• Data records:
◆ ◆ ◆ ◆

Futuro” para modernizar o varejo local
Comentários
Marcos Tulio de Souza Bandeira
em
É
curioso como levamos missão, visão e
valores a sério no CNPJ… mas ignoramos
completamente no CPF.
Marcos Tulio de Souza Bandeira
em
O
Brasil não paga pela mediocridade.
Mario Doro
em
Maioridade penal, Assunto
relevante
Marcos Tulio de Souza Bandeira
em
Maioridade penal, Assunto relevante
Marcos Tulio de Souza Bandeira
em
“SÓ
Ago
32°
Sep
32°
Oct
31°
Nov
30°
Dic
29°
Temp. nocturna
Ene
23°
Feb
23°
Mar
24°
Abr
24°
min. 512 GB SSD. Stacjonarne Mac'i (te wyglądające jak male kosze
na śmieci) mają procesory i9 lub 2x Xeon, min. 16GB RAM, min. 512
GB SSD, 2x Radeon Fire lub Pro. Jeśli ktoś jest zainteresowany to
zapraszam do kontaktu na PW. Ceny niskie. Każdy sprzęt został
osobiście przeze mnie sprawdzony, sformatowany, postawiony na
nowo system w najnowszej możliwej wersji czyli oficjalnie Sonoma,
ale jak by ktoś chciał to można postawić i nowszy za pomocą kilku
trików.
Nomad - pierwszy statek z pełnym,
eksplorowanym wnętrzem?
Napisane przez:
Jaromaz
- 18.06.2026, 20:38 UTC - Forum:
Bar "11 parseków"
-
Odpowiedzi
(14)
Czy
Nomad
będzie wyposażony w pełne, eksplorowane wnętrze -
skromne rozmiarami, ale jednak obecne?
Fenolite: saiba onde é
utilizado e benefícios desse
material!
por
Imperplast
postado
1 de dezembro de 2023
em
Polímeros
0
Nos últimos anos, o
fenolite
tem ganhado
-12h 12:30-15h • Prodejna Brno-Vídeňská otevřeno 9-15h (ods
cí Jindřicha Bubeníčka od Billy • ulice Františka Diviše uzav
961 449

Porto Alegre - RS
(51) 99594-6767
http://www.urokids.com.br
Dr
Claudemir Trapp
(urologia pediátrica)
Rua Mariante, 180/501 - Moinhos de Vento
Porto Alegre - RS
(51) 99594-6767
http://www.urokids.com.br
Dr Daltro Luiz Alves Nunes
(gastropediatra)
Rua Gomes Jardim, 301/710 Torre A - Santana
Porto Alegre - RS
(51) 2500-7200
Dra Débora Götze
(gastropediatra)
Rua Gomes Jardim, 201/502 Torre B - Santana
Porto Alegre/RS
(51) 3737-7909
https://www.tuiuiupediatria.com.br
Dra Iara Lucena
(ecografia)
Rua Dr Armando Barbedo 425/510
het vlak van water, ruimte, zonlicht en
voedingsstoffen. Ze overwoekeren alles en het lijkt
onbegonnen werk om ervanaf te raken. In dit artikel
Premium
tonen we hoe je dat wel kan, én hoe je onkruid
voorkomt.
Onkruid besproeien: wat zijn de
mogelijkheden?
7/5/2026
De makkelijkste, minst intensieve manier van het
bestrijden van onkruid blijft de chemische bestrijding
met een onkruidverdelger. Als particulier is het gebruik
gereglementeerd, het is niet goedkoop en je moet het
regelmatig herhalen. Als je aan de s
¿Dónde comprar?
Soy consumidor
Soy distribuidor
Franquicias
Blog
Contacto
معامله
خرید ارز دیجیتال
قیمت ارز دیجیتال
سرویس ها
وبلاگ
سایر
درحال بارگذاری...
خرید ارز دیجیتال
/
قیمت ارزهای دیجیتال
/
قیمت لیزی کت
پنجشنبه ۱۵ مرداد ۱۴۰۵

◆ ◆ ◆ ◆

Could you count how many lines of the listing above contain the word "Nomad" and give only that number?

• Result of this exercise: 2